(EXERCISE DATA)

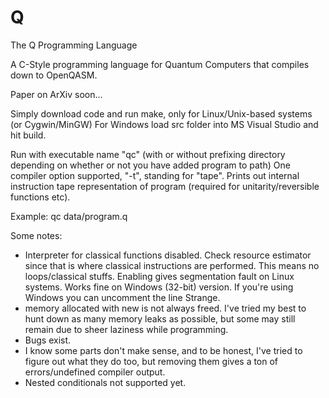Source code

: # Q
The Q Programming Language

A C-Style programming language for Quantum Computers that compiles down to OpenQASM. 

Paper on ArXiv soon...

Simply download code and run make, only for Linux/Unix-based systems (or Cygwin/MinGW)
For Windows load src folder into MS Visual Studio and hit build.

Run with executable name "qc" (with or without prefixing directory depending on whether or not you have added program to path)
One compiler option supported, "-t", standing for "tape". Prints out internal instruction tape representation of program (required for unitarity/reversible functions etc).

Example: qc data/program.q

Some notes:
  - Interpreter for classical functions disabled. Check resource estimator since that is where classical instructions are performed. This means no loops/classical stuffs. Enabling gives segmentation fault on Linux systems. Works fine on Windows (32-bit) version. If you're using Windows you can uncomment the line  Strange.
  - memory allocated with new is not always freed. I've tried my best to hunt down as many memory leaks as possible, but some may still remain due to sheer laziness while programming.
  - Bugs exist.
  - I know some parts don't make sense, and to be honest, I've tried to figure out what they do too, but removing them gives a ton of errors/undefined compiler output.
  - Nested conditionals not supported yet.



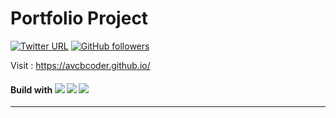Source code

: # Portfolio Project
[![Twitter URL](https://img.shields.io/twitter/url/https/twitter.com/fold_left.svg?style=social&label=Follow%20%40avcbcoder)](https://twitter.com/avankyankit)
[![GitHub followers](https://img.shields.io/github/followers/avcbcoder.svg?style=social&label=Follow&maxAge=2592000)](https://github.com/avcbcoder?tab=followers)

Visit : https://avcbcoder.github.io/

#### Build with  ![](https://img.shields.io/badge/-HTML-blue) ![](https://img.shields.io/badge/-CSS-yellow) ![](https://img.shields.io/badge/-Javascript-red) 

---
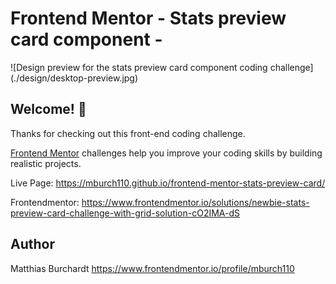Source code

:# Frontend Mentor - Stats preview card component -

![Design preview for the stats preview card component coding challenge]
(./design/desktop-preview.jpg)

## Welcome! 👋

Thanks for checking out this front-end coding challenge.

[Frontend Mentor](https://www.frontendmentor.io) challenges help you improve your coding skills by building realistic projects.

Live Page:
https://mburch110.github.io/frontend-mentor-stats-preview-card/

Frontendmentor:
https://www.frontendmentor.io/solutions/newbie-stats-preview-card-challenge-with-grid-solution-cO2IMA-dS

## Author

Matthias Burchardt
https://www.frontendmentor.io/profile/mburch110
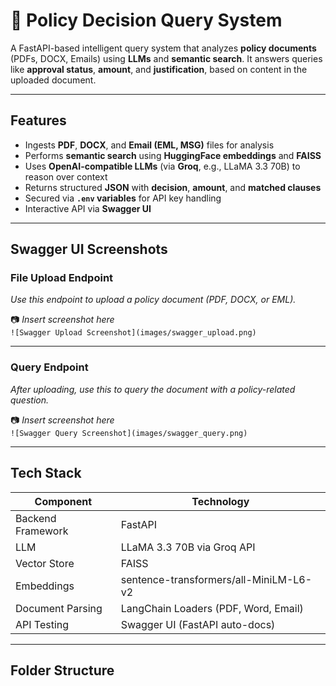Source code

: # 🧠 Policy Decision Query System

A FastAPI-based intelligent query system that analyzes **policy documents** (PDFs, DOCX, Emails) using **LLMs** and **semantic search**. It answers queries like **approval status**, **amount**, and **justification**, based on content in the uploaded document.

---

##  Features

-  Ingests **PDF**, **DOCX**, and **Email (EML, MSG)** files for analysis  
-  Performs **semantic search** using **HuggingFace embeddings** and **FAISS**  
-  Uses **OpenAI-compatible LLMs** (via **Groq**, e.g., LLaMA 3.3 70B) to reason over context  
-  Returns structured **JSON** with **decision**, **amount**, and **matched clauses**  
-  Secured via **`.env` variables** for API key handling  
-  Interactive API via **Swagger UI**

---

## Swagger UI Screenshots

###  File Upload Endpoint

_Use this endpoint to upload a policy document (PDF, DOCX, or EML)._

📷 _Insert screenshot here_  
`![Swagger Upload Screenshot](images/swagger_upload.png)`

---

### Query Endpoint

_After uploading, use this to query the document with a policy-related question._

📷 _Insert screenshot here_  
`![Swagger Query Screenshot](images/swagger_query.png)`

---

## Tech Stack

| Component          | Technology                                     |
|-------------------|------------------------------------------------|
| Backend Framework  | FastAPI                                        |
| LLM                | LLaMA 3.3 70B via Groq API                     |
| Vector Store       | FAISS                                          |
| Embeddings         | sentence-transformers/all-MiniLM-L6-v2        |
| Document Parsing   | LangChain Loaders (PDF, Word, Email)          |
| API Testing        | Swagger UI (FastAPI auto-docs)                |

---

##  Folder Structure

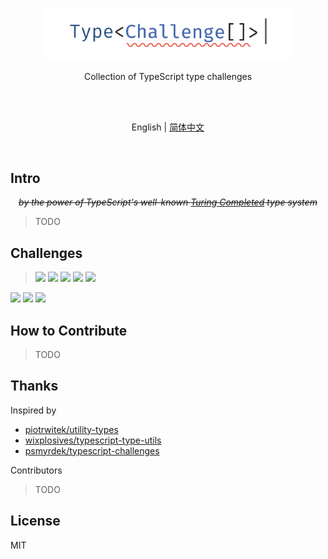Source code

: <p align='center'>
<img src='./screenshots/logo.svg' width='400'/>
</p>

<p align='center'>
Collection of TypeScript type challenges
</p>

<br>
<br>

<p align='center'>
English | <a href='./README.zh-CN.md'>简体中文</a>
</p>

<br>

## Intro

<p align='center'>
<del><em>by the power of TypeScript's well-known <a href="https://github.com/microsoft/TypeScript/issues/14833">Turing Completed</a> type system</em></del>
</p>

> TODO

## Challenges

> ![](https://img.shields.io/badge/-warm--up-yellow) ![](https://img.shields.io/badge/-easy-green) ![](https://img.shields.io/badge/-medium-orange) ![](https://img.shields.io/badge/-hard-red) ![](https://img.shields.io/badge/-extreme-purple)

<!--challenges-start-->
<a href="https://type-challenges.netlify.app/case/2/play/en"><img src="https://img.shields.io/badge/-%232%20--%20Get%20Return%20Type-orange"/></a> <a href="https://type-challenges.netlify.app/case/3/play/en"><img src="https://img.shields.io/badge/-%233%20--%20Omit%3CT%2C%20K%3E-orange"/></a> <a href="https://type-challenges.netlify.app/case/4/play/en"><img src="https://img.shields.io/badge/-%234%20--%20Pick%3CT%2C%20K%3E-green"/></a> 
<!--challenges-end-->

</details>

## How to Contribute

> TODO

## Thanks

Inspired by

- [piotrwitek/utility-types](https://github.com/piotrwitek/utility-types)
- [wixplosives/typescript-type-utils](https://github.com/wixplosives/typescript-type-utils)
- [psmyrdek/typescript-challenges](https://github.com/psmyrdek/typescript-challenges)

Contributors

> TODO


## License

MIT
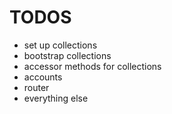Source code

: TODOS
=====

- set up collections
- bootstrap collections
- accessor methods for collections
- accounts
- router
- everything else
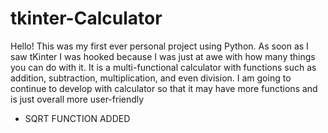 # tkinter-Calculator
Hello! This was my first ever personal project using Python. As soon as I saw tKinter I was hooked because I was just at awe with how many things you can do with it.
It is a multi-functional calculator with functions such as addition, subtraction, multiplication, and even division.
I am going to continue to develop with calculator so that it may have more functions and is just overall more user-friendly
* SQRT FUNCTION ADDED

(End EXERCISE DATA)

:: DESCRIPTION OF THE TASK ::
A copy of each line above that holds the word "Linux" is the expected answer.

:: SOLUTION ::
Simply download code and run make, only for Linux/Unix-based systems (or Cygwin/MinGW)
  - Interpreter for classical functions disabled. Check resource estimator since that is where classical instructions are performed. This means no loops/classical stuffs. Enabling gives segmentation fault on Linux systems. Works fine on Windows (32-bit) version. If you're using Windows you can uncomment the line  Strange.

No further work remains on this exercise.